Problema da risolvere:
Estendi il testo sul diabete LADA dell'adulto, riprendendo subito dopo l'ultima frase riportata.

Sezione di testo:
******

DIABETE DELL'ADULTO: CONOSCERLO E AFFRONTARLO

Comunicato Stampa Università La Sapienza 18 Set 2017

 

 

Lo studio descrive le caratteristiche della malattia, ne indica le terapie e il rischio di complicanze

Esiste una forma di diabete autoimmune a lenta evoluzione che si manifesta dopo i 30 anni e che viene definito LADA (acronimo dall’inglese: Latent Autoimmune Diabetes in Adults). Ancora poche sono le conoscenze riguardo questa patologia, che non richiede un trattamento insulinico per almeno sei mesi dalla diagnosi e che comunemente viene diagnosticata come diabete di tipo 2. Infatti, nella fase iniziale, il diabete LADA è caratterizzato da una minore compromissione del metabolismo glucidico rispetto al diabete di tipo 1 classico, ma, come dimostrato da studi epidemiologici condotti negli ultimi dieci anni, la prevalenza di tale forma di diabete è sovrapponibile a quella del diabete tipo 1 ad insorgenza giovanile.

Il team del Dipartimento di Medicina sperimentale della Sapienza coordinato da Raffaella Buzzetti, insieme all’Unità operativa complessa di Endocrinologia e Diabetologia del Campus Biomedico, ha esaminato e descritto le terapie più idonee sia alla diagnosi, sia nelle fasi più avanzate della malattia. I risultati sono esposti nella review a tre nomi pubblicata nei giorni scorsi sulla prestigiosa rivista Nature Reviews Endocrinology.

“In mancanza di linee guida specifiche per questa forma di diabete – spiega Raffaella Buzzetti – abbiamo cercato di fornire un quadro delle possibili soluzioni adatte alla varietà e molteplicità dei casi in cui la malattia si manifesta”.

******

Estratti di dati:
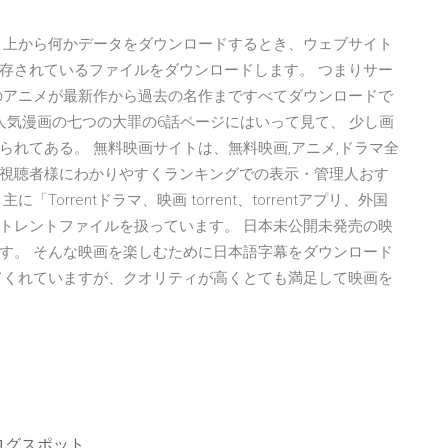
ト上から何かデータをダウンロードするとき、ウェブサイト
存されているファイルをダウンロードします。 つまりサー
のアニメが最新作から過去の名作まですべてダウンロードで
人気漫画の七つの大罪の6話ページにはいって見て、 少し画
れてある。 無料映画サイトは、無料映画,アニメ,ドラマ全
視聴者様にわかりやすくランキングでの表示・管理人おす
rrentドラマ、映画 torrent、torrentアプリ、外国
M」などのトレントファイルを扱っています。 日本未公開未発売の映
す。 そんな映画を楽しむために日本語字幕をダウンロード
てくれていますが、クオリティが高くとても満足して映画を
ログスポット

******

Risultato dell'esercizio:
L’elevata eterogeneità del LADA era stata dimostrata in un precedente studio denominato NIRAD (diabete non richiedente insulina alla diagnosi) che aveva analizzato 5000 pazienti in 84 centri su tutto il territorio nazionale, favorendo l’avanzamento delle conoscenze su questa patologia.

Sulla base di tale acquisizione i ricercatori della Sapienza ipotizzano che l’eterogeneità possa essere il risultato di meccanismi patogenetici differenti che comprendono diversi livelli di insulinoresistenza e di autoimmunità. Questo rende difficile, sia definire le modalità di trattamento a priori, sia la generalizzazione delle strategie di cura, mettendo in luce la necessità di realizzare terapie personalizzate.

Il contributo degli autori, in tal senso, si posiziona tra quelli più rilevanti per la diffusione di conoscenze in tema di epidemiologia, fisiopatologia e prevalenza delle complicanze, migliorando le possibilità per il medico di effettuare una diagnosi precoce e un adeguato trattamento.